Turn the lines from the one containing "Long Island | Wins: 40 -> 39" up to and including the one containing "VfR Kaiserslautern | 1922: 4 -> 5" into a JSON list of strings, one string per line, leaving out any blank lines.

Materials provided.
════

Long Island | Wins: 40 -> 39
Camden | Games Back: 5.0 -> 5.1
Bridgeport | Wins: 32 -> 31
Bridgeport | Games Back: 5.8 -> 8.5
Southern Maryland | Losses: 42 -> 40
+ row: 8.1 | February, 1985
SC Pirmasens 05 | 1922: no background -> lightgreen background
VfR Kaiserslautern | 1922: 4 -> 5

════

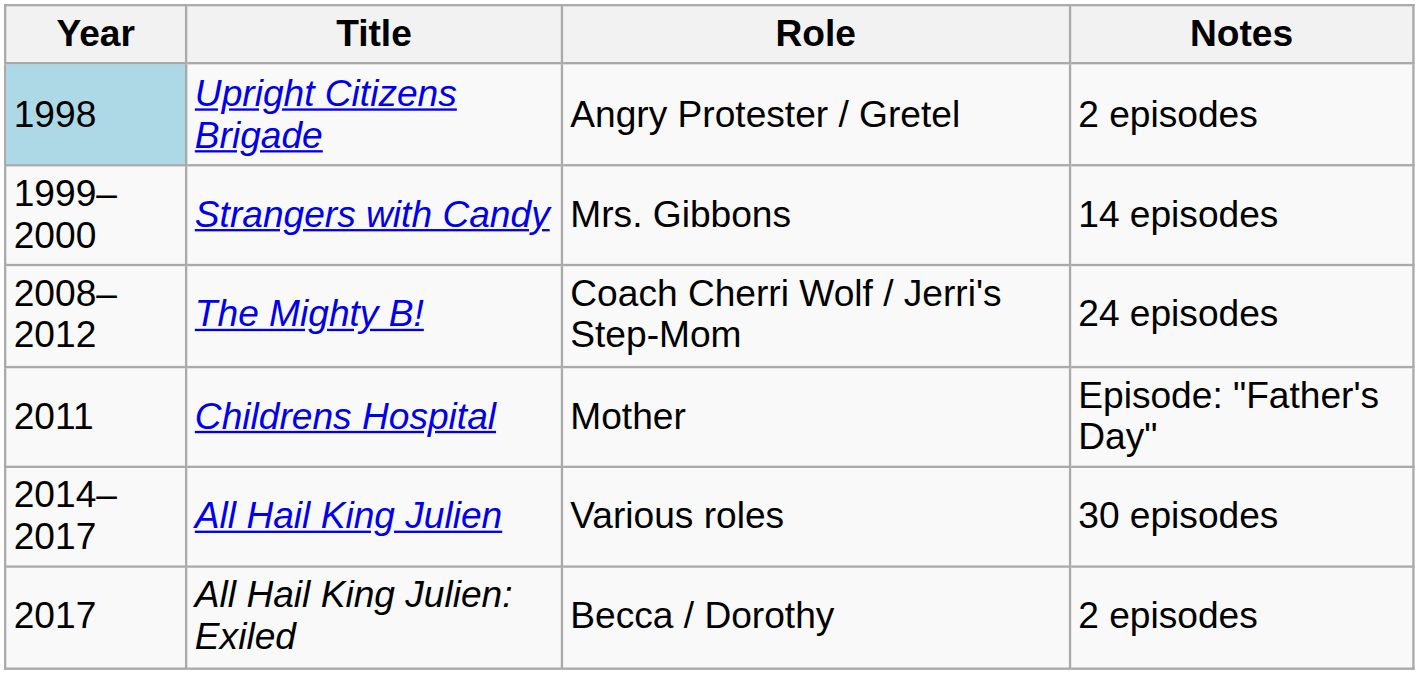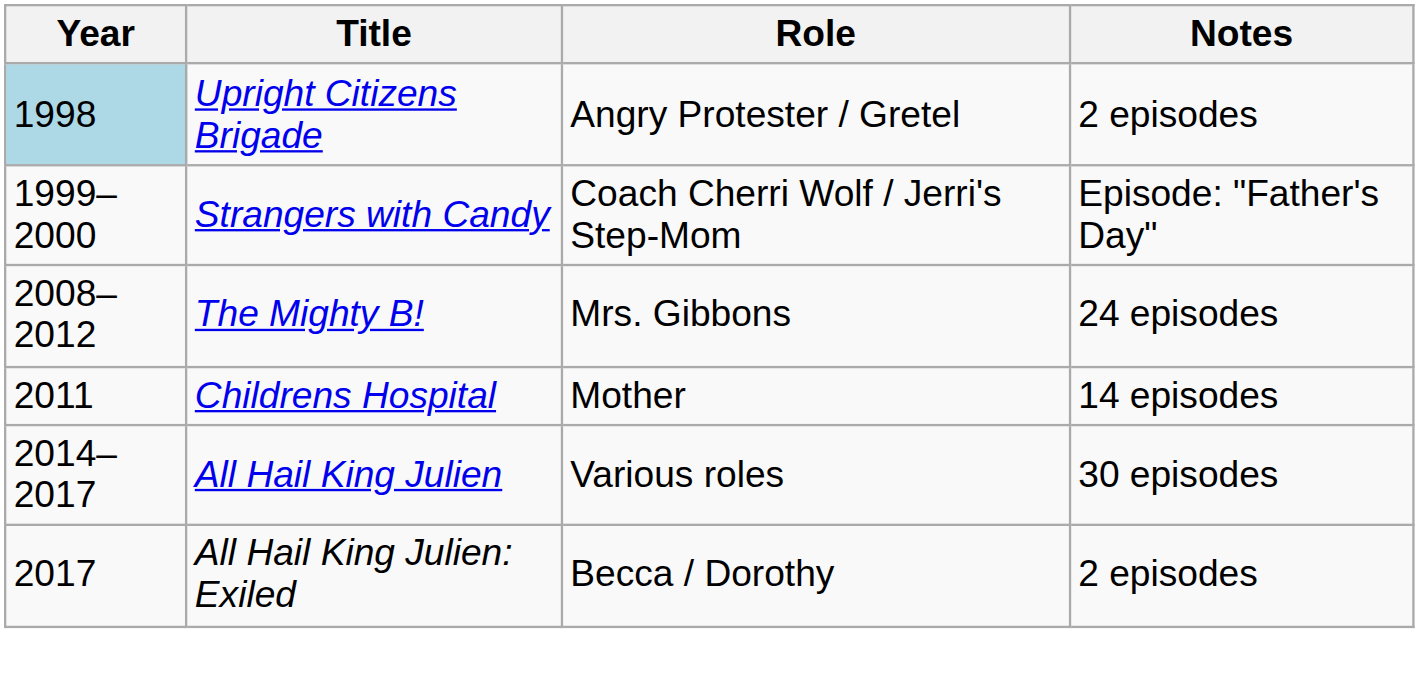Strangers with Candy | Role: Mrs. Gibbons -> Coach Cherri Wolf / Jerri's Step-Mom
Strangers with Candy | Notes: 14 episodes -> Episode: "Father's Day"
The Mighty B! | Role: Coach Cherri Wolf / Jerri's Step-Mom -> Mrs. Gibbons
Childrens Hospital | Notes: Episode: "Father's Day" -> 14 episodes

════

Output.
[
  "Long Island | Wins: 40 -> 39",
  "Camden | Games Back: 5.0 -> 5.1",
  "Bridgeport | Wins: 32 -> 31",
  "Bridgeport | Games Back: 5.8 -> 8.5",
  "Southern Maryland | Losses: 42 -> 40",
  "+ row: 8.1 | February, 1985",
  "SC Pirmasens 05 | 1922: no background -> lightgreen background",
  "VfR Kaiserslautern | 1922: 4 -> 5"
]